╭─ RECORDS TO USE
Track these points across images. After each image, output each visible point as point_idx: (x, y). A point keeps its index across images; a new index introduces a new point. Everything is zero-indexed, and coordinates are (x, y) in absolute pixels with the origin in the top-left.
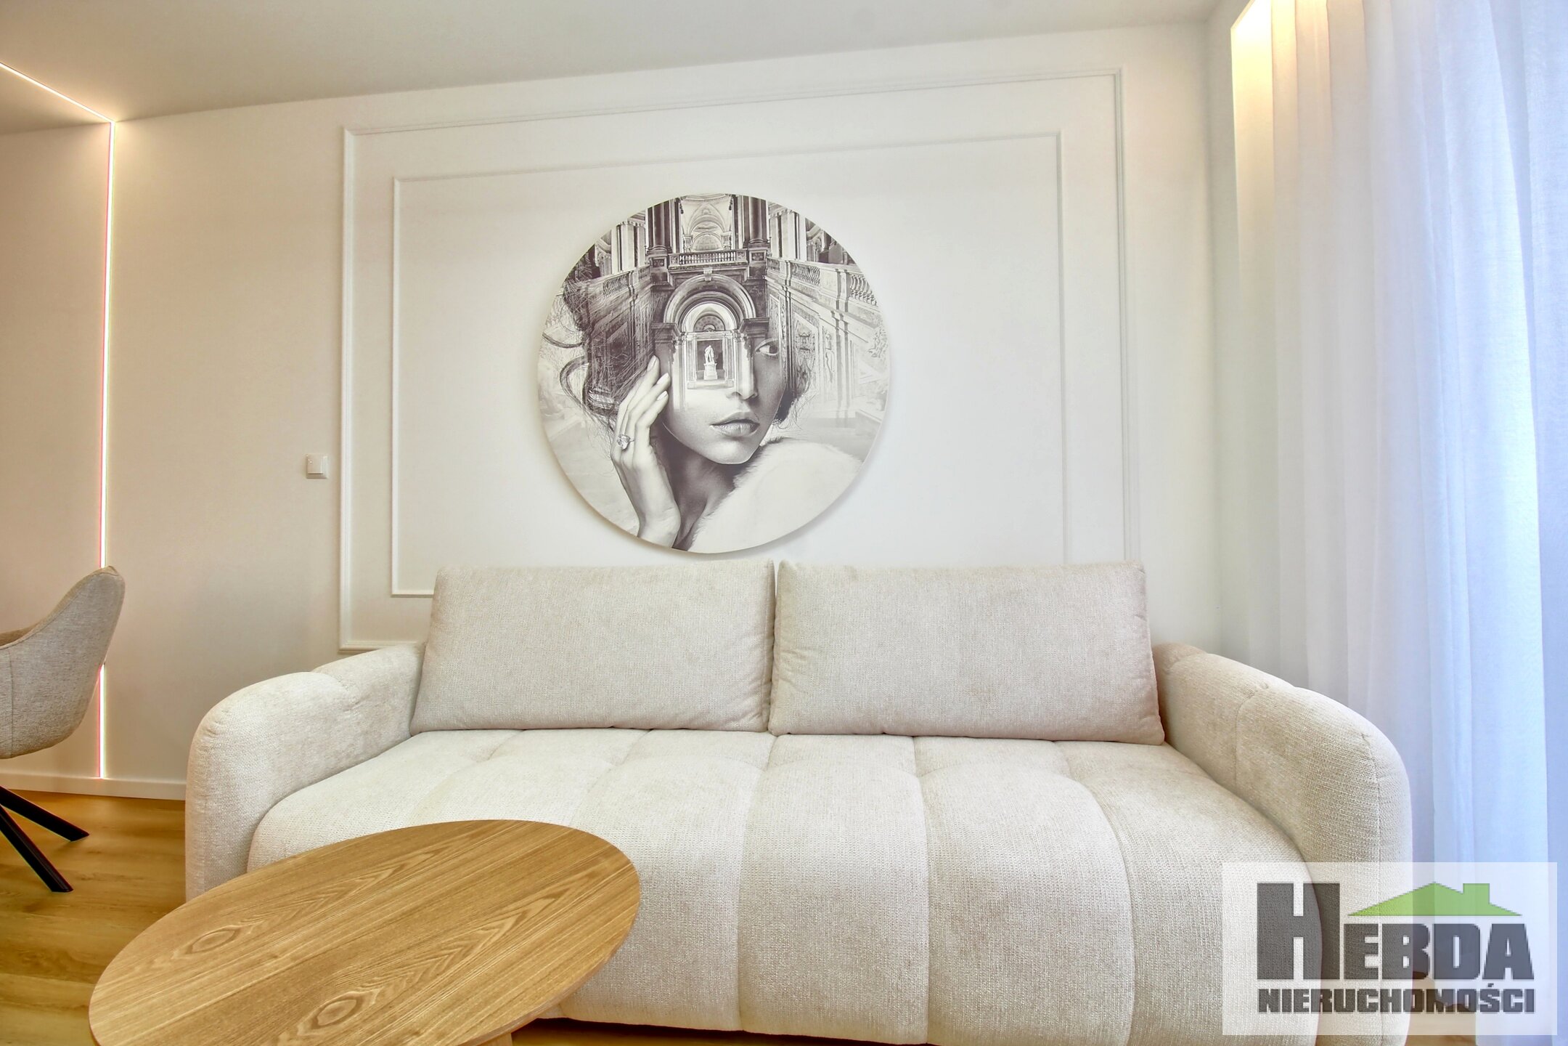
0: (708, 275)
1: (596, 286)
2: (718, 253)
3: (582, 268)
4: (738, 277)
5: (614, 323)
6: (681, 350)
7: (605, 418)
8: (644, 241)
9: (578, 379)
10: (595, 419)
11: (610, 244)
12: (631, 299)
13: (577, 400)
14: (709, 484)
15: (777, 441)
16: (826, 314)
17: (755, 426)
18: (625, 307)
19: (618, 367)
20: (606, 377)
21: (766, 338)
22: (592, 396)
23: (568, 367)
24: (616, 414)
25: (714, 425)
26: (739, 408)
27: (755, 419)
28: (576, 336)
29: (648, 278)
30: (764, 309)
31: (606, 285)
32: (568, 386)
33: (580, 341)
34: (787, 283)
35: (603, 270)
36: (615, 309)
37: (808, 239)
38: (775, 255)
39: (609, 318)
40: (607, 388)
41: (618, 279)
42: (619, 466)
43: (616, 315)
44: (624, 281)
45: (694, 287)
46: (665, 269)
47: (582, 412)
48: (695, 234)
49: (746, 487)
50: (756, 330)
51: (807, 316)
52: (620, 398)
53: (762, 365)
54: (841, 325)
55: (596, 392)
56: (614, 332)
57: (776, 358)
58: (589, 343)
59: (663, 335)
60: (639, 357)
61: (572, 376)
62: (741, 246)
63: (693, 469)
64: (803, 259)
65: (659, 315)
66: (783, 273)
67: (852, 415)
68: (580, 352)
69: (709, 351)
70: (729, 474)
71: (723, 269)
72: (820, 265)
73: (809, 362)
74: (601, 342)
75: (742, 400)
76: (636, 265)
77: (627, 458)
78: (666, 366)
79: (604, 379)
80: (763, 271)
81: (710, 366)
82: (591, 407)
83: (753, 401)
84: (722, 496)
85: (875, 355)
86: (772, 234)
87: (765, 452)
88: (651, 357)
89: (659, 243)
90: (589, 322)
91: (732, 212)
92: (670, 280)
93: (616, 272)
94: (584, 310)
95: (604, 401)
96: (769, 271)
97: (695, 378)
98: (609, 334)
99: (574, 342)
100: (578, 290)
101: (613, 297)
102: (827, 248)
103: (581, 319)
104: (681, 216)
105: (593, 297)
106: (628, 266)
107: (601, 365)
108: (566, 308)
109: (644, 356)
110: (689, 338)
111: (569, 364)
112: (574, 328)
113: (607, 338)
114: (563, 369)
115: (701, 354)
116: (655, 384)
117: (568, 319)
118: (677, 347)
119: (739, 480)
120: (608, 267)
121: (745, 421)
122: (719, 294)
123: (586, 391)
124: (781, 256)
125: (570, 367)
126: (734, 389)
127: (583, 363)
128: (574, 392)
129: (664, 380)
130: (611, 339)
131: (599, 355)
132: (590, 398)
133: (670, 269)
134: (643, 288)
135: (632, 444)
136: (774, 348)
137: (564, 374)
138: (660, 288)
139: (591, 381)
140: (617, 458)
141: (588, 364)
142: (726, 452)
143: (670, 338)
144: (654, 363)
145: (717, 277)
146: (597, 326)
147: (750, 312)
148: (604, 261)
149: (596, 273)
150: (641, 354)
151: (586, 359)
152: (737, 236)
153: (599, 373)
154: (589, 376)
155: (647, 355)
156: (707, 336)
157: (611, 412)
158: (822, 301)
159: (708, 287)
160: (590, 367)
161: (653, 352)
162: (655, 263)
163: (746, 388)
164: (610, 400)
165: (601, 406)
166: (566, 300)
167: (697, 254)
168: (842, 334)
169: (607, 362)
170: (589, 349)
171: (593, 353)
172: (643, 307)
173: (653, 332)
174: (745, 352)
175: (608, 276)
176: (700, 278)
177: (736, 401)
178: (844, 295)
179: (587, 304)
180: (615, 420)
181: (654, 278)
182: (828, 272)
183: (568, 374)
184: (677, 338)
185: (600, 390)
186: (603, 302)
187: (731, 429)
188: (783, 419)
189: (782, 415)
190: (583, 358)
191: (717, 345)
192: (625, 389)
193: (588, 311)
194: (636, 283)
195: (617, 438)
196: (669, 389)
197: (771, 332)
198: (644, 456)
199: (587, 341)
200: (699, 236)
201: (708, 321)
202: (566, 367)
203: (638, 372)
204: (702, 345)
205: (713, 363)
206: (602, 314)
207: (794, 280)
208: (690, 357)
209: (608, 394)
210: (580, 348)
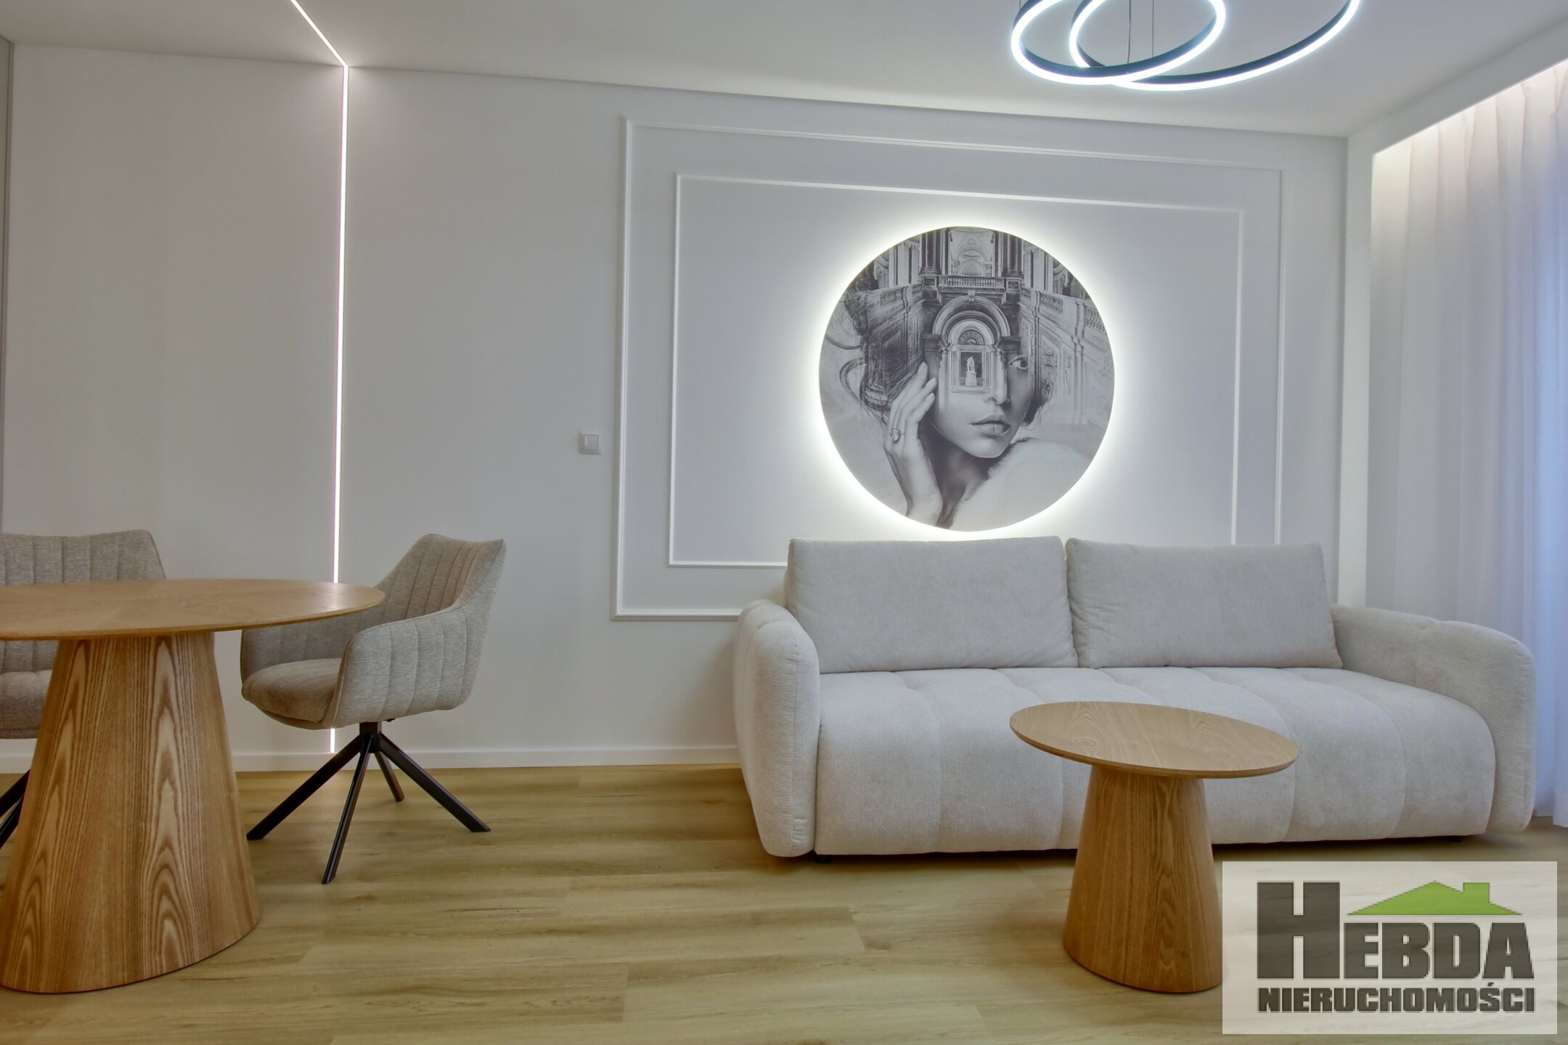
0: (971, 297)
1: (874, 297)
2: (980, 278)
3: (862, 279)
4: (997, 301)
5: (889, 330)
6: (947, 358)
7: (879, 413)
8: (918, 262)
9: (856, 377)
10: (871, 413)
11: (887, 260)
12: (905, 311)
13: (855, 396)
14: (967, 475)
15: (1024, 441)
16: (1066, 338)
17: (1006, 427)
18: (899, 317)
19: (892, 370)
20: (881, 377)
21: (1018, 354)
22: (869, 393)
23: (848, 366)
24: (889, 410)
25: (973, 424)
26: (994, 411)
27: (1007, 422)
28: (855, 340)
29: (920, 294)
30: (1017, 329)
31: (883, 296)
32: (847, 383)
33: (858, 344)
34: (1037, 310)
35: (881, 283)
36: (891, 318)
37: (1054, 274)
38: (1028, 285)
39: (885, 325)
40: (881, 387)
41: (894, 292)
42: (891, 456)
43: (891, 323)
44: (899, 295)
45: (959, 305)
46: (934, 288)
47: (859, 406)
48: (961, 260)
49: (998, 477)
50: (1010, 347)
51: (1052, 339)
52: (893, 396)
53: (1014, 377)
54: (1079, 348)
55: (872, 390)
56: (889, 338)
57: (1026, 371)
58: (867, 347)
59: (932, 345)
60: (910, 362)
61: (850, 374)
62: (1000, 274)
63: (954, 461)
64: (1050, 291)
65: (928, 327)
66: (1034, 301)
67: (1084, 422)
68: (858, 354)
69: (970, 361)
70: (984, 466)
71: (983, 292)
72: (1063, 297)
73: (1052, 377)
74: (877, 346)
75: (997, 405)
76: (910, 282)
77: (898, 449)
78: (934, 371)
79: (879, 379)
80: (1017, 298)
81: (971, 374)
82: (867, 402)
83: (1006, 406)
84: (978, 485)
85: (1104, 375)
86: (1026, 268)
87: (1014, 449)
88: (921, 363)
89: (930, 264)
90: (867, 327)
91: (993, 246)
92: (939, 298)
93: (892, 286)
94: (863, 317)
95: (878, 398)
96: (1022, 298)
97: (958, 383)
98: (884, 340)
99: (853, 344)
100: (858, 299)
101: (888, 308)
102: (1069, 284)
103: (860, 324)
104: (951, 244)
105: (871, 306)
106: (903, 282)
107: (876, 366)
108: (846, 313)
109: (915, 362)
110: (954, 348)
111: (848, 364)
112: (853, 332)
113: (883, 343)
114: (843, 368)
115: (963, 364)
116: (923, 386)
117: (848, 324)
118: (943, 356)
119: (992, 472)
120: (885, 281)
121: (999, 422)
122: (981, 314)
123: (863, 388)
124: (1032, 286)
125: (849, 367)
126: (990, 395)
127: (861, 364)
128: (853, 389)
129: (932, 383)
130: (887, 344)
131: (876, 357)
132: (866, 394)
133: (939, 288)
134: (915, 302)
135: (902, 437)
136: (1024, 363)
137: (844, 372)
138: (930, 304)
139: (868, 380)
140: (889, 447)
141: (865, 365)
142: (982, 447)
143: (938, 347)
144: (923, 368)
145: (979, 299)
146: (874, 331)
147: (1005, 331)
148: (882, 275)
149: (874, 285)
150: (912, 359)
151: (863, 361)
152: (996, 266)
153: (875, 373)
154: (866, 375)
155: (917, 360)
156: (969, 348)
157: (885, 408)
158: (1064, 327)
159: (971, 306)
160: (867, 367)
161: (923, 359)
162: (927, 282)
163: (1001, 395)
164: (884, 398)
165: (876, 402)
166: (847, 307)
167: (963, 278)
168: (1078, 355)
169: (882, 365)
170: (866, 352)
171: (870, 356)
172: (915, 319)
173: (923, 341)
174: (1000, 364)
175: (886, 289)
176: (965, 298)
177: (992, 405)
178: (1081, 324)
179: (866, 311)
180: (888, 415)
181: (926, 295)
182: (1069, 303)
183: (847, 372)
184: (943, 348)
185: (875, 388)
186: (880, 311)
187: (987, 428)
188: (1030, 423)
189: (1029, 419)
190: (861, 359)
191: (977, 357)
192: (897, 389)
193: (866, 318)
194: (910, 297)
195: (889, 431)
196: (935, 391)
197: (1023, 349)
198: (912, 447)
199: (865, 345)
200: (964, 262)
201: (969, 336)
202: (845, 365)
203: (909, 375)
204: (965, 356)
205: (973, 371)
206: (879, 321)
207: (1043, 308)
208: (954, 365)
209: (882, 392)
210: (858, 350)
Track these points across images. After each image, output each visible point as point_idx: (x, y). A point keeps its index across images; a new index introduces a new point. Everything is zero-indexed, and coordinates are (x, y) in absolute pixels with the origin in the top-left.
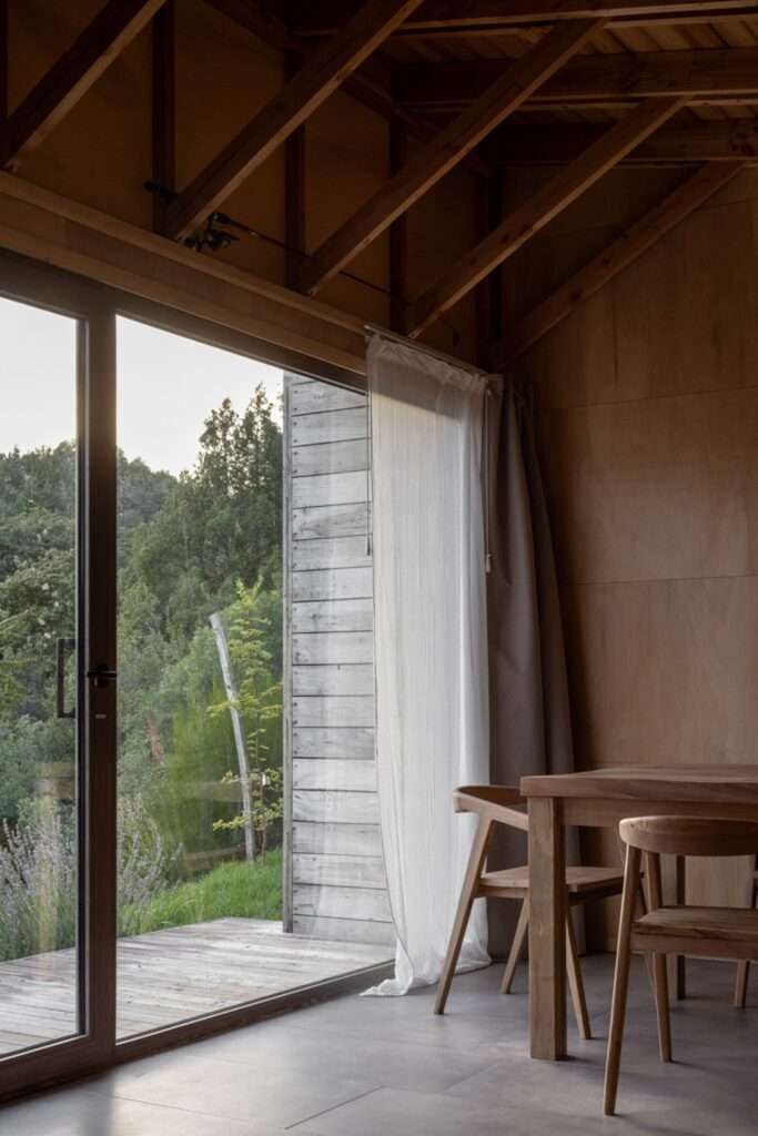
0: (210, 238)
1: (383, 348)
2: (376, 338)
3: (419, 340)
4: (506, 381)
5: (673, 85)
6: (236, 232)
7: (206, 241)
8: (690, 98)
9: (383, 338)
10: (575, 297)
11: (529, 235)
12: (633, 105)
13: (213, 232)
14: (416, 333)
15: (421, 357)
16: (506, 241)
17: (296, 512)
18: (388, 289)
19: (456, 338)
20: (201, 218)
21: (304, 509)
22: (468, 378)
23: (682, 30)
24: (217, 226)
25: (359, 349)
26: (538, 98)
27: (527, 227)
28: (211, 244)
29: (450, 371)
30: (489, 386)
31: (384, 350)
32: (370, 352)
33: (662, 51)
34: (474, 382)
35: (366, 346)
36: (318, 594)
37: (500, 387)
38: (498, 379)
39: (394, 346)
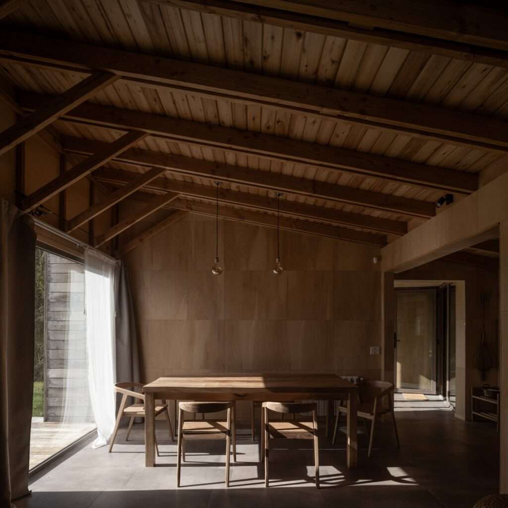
╰─
§ **EXERCISE INSTRUCTIONS**
Copy the records word for word from the beginning through the line that contains "127: (583, 363)", including that line. Leave the pictures out of your copy.

§ **REPLY**
Track these points across images. After each image, output each visible point as point_idx: (x, y). A point keeps its index across images; a new index introduces a new point. Everything is zero-indexed, and coordinates are (x, y) in absolute pixels with the origin in the top-left.
0: (708, 275)
1: (596, 286)
2: (718, 253)
3: (582, 268)
4: (738, 277)
5: (614, 323)
6: (681, 350)
7: (605, 418)
8: (644, 241)
9: (578, 379)
10: (595, 419)
11: (610, 244)
12: (631, 299)
13: (577, 400)
14: (709, 484)
15: (777, 441)
16: (826, 314)
17: (755, 426)
18: (625, 307)
19: (618, 367)
20: (606, 377)
21: (766, 338)
22: (592, 396)
23: (568, 367)
24: (616, 414)
25: (714, 425)
26: (739, 408)
27: (755, 419)
28: (576, 336)
29: (648, 278)
30: (764, 309)
31: (606, 285)
32: (568, 386)
33: (580, 341)
34: (787, 283)
35: (603, 270)
36: (615, 309)
37: (808, 239)
38: (775, 255)
39: (609, 318)
40: (607, 388)
41: (618, 279)
42: (619, 466)
43: (616, 315)
44: (624, 281)
45: (694, 287)
46: (665, 269)
47: (582, 412)
48: (695, 234)
49: (746, 487)
50: (756, 330)
51: (807, 316)
52: (620, 398)
53: (762, 365)
54: (841, 325)
55: (596, 392)
56: (614, 332)
57: (776, 358)
58: (589, 343)
59: (663, 335)
60: (639, 357)
61: (572, 376)
62: (741, 246)
63: (693, 469)
64: (803, 259)
65: (659, 315)
66: (783, 273)
67: (852, 415)
68: (580, 352)
69: (709, 351)
70: (729, 474)
71: (723, 269)
72: (820, 265)
73: (809, 362)
74: (601, 342)
75: (742, 400)
76: (636, 265)
77: (627, 458)
78: (666, 366)
79: (604, 379)
80: (763, 271)
81: (710, 366)
82: (591, 407)
83: (753, 401)
84: (722, 496)
85: (875, 355)
86: (772, 234)
87: (765, 452)
88: (651, 357)
89: (659, 243)
90: (589, 322)
91: (732, 212)
92: (670, 280)
93: (616, 272)
94: (584, 310)
95: (604, 401)
96: (769, 271)
97: (695, 378)
98: (609, 334)
99: (574, 342)
100: (578, 290)
101: (613, 297)
102: (827, 248)
103: (581, 319)
104: (681, 216)
105: (593, 297)
106: (628, 266)
107: (601, 365)
108: (566, 308)
109: (644, 356)
110: (689, 338)
111: (569, 364)
112: (574, 328)
113: (607, 338)
114: (563, 369)
115: (701, 354)
116: (655, 384)
117: (568, 319)
118: (677, 347)
119: (739, 480)
120: (608, 267)
121: (745, 421)
122: (719, 294)
123: (586, 391)
124: (781, 256)
125: (570, 367)
126: (734, 389)
127: (583, 363)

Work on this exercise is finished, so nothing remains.